Judge Kim Sung-gon said in the ruling, "Her article revealed no specific information associated with the plaintiff. So it cannot be seen that her article interrupted its business." The judge also acquitted the five TV producers, saying the program was wholly based on data they compiled in the belief that they were all scientifically grounded.
"Also, the program was to criticize the government for a deal with Washington allegedly endorsed in a cursory manner, not a specific company," the judge said.
Two years have passed since the social unrest, provoked by the resumption of U.S. beef imports without thorough restrictions to keep risky parts of American beef at bay, ended.

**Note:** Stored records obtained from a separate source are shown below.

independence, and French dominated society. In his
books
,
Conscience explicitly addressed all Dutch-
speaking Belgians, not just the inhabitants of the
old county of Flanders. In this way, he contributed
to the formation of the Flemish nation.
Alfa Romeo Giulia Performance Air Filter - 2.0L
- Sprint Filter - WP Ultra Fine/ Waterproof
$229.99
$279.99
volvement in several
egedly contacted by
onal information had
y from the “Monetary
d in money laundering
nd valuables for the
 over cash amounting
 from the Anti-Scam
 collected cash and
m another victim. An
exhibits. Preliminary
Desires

To quell enraged citizens, who took to major streets for three months, President Lee Myung-bak solicited for the U.S. government to modify the terms of the contract signed between the two parties, made public apologies and reshuffled the Cabinet.

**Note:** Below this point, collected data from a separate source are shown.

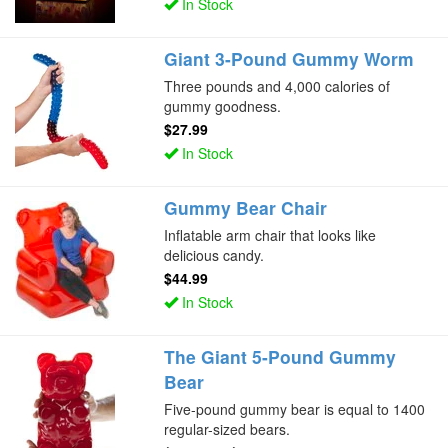
In Stock
Giant 3-Pound Gummy Worm
Three pounds and 4,000 calories of
gummy goodness.
$27.99
In Stock
Gummy Bear Chair
Inflatable arm chair that looks like
delicious candy.
$44.99
In Stock
The Giant 5-Pound Gummy
Bear
Five-pound gummy bear is equal to 1400
regular-sized bears.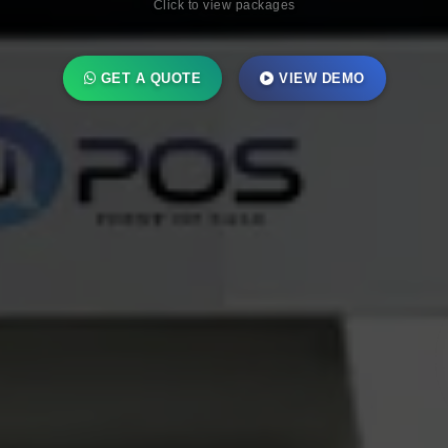
GET A QUOTE
VIEW DEMO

But society is still divided and shows no immediate sign of mending the rift. Rather, what is left over from the unrest is still plaguing the administration by providing a ground for ideological showdowns between those in favor of the conservative administration and its opponents, levying a heavy political burden on President Lee, who is in the midst of his five-year presidency.
The latest controversy, associated with the beef scandal two years ago, resurfaced after a court ruling early this month that exonerated the five TV producers from defamation charges.
On Jan. 20, the Seoul Central District Court cleared them on defamation charges for allegedly wrongly portraying the actions of two senior state trade negotiators during the Seoul-Washington talks to resume U.S. beef imports in 2008.
The ruling provoked immediate condemnation from conservative activists and politicians, pressuring the head of the judiciary to step down, calling the verdict a decision based on ideological bias. Some overzealous activists even staged rallies in front of the home of the judge in charge of the case, calling for his resignation.
Liberal activists and politicians condemned their moves, describing a series of acts by their counterparts as politically motivated moves to sway the judiciary, whose independent operation is guaranteed under the Constitution.
Galvanized by the ruling, the ruling Grand National Party is now pushing a package of bills to tighten its grip on the judiciary, while opposition parties are trying to strike down the attempt.